## Apply what you read
- 1) In the passage on Syrian refugees, reproduce the text starting at "In recent weeks" and ending at "World War II.", substituting "people" for "humanity".
- 2) Answer these questions on the passage on Syrian refugees:
(a) From where have the refugees billowed forth?
(b) Out of the chaos of what event did the Syrian civil war rear its head?
(c) Into what have the displaced peoples been forging their ways?

In recent weeks we have witnessed on the European continent a storm-tossed and surging sea-drift of deracinated humanity unlike the world has ever seen since the months immediately following the end of World War II.
The refugees have billowed forth from camps along the Syrian border, where an unspeakably brutal and indecisive war among numerous factions, including the nefarious dictator Bashar Al-Assad and the equally noxious Islamic State, have engendered a humanitarian disaster of seemingly apocalyptic proportions.
The tragic predicament of the refugees has been obvious for a number of years now, specifically since the Syrian civil war itself reared its monstrous head from out of the chaos of the Arab Spring. But so long as the crisis was perceived as a “problem” primarily for the United Nations and the countries in or near the Levant, it was considered simply collateral damage from the West’s conflicted foreign policy in the region.
Suddenly, however, the swarms of increasingly desperate displaced peoples took it upon themselves to begin migrating out of the Eastern Mediterranean and forging their ways into the heart of the European Union itself.

## Data provided
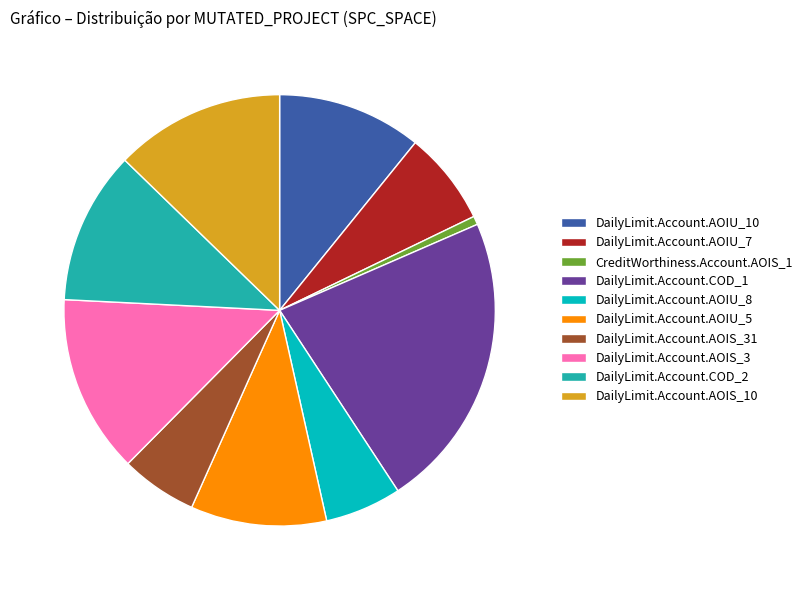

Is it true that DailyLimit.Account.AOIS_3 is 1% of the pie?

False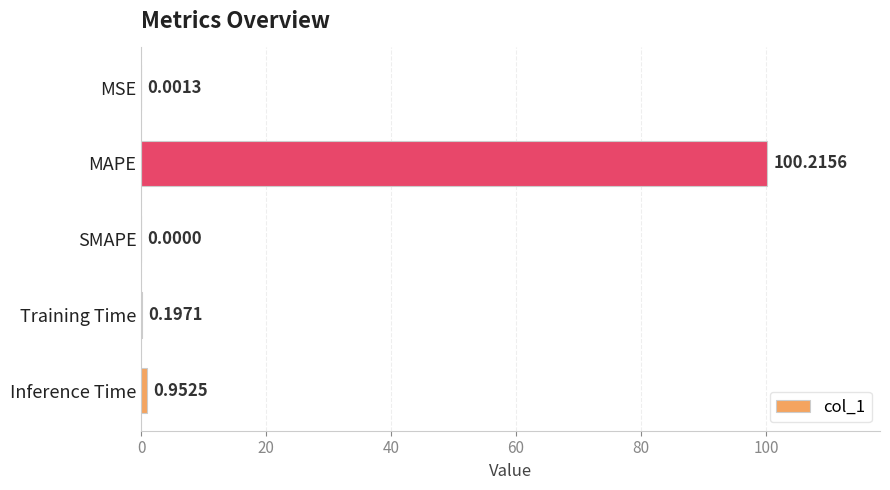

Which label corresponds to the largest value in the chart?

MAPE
---
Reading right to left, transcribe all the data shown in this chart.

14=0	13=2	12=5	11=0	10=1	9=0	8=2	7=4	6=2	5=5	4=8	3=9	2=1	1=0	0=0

## Solution list
- 1)
In recent weeks we have witnessed on the European continent a storm-tossed and surging sea-drift of deracinated people unlike the world has ever seen since the months immediately following the end of World War II.

- 2)
(a) From camps along the Syrian border.
(b) The Arab Spring.
(c) The heart of the European Union.